TEXTE DE L'EXERCICE
Les sujets de polémiques ont évolué, eux aussi, au cours du temps. Il y a eu la fermeture des frontières, puis la prise de température dans les aéroports, l'application StopCovid - obligatoire, pas obligatoire -, le port du masque - un peu, puis partout -, le confinement, les tests sérologiques utiles puis inutiles, et enfin les tests de dépistage. Il est fort à parier que, dans un mois ou deux, nous aurons encore d'autres sujets de débat. Le rôle d'un responsable politique est d'anticiper, de comprendre les enjeux et de prendre les décisions nécessaires pour protéger au mieux la population de son pays, dans un contexte incertain et changeant, en se basant sur les avis des autorités compétentes.
Depuis janvier 2020, chacun d'entre nous est devenu un spécialiste de la filtration des masques FFP2 ou de la durée des anticorps neutralisants. Beaucoup donnent leur avis sur l'éthique des essais cliniques ou deviennent d'ardents défenseurs de l'immunité collective. Bref, cette crise a profondément modifié la compréhension de ces questions pour les Français et leur perception des enjeux scientifiques. Aujourd'hui, tout le monde sait ou croit savoir ce qu'il fallait faire. Si je tiens ces propos, c'est que j'entends dans les commentaires des uns et des autres une contraction du temps qui rend les propos tenus ou les décisions prises à un moment précis parfois incompréhensibles pour le grand public à l'aune de ce que nous savons neuf mois plus tard. Cette commission d'enquête est pour moi l'occasion de les expliquer et de remettre systématiquement mes décisions, mes propos et mes actes dans le contexte de ce que l'on connaissait à l'époque. C'est indispensable.
Je vous remercie et je suis prête à répondre à toutes vos questions.

CONSIGNE 1
D'après le texte de l'exercice, pourquoi la personne qui s'exprime tient-elle à replacer ses décisions dans le contexte de l'époque ? Répondez en une à trois phrases.
CONSIGNE 2
Indiquez si chacune de ces affirmations s'accorde avec le texte de l'exercice, en répondant par oui ou par non et en citant les mots décisifs du texte. (a) Un responsable politique doit s'appuyer sur les avis des autorités compétentes. (b) Les tests sérologiques ont toujours été présentés comme utiles. (c) D'autres sujets de débat sont attendus dans un mois ou deux.
Les enregistrements n'interviennent pas dans ce travail.

DONNÉES SOURCES

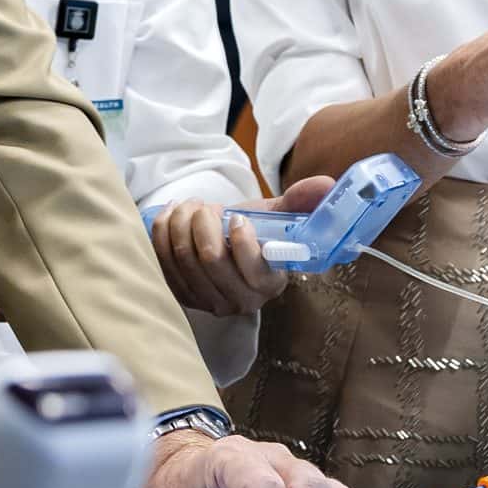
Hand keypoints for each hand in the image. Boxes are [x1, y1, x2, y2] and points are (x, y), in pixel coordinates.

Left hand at [150, 178, 325, 315]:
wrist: (224, 246)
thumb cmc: (252, 231)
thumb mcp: (277, 215)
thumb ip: (300, 200)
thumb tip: (325, 185)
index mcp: (269, 284)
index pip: (253, 270)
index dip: (241, 237)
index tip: (237, 217)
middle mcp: (239, 301)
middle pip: (210, 258)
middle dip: (204, 220)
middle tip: (208, 206)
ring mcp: (206, 301)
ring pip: (183, 256)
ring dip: (182, 220)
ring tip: (191, 207)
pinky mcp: (179, 294)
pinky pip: (162, 260)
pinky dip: (162, 229)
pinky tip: (172, 215)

RÉSULTAT ATTENDU 1
Elle perçoit dans les commentaires une contraction du temps. À la lumière de ce que l'on sait neuf mois plus tard, les propos tenus ou les décisions prises à un moment précis deviennent parfois incompréhensibles pour le grand public.

RÉSULTAT ATTENDU 2
(a) Oui : « en se basant sur les avis des autorités compétentes ».
(b) Non : « les tests sérologiques utiles puis inutiles ».
(c) Oui : « dans un mois ou deux, nous aurons encore d'autres sujets de débat ».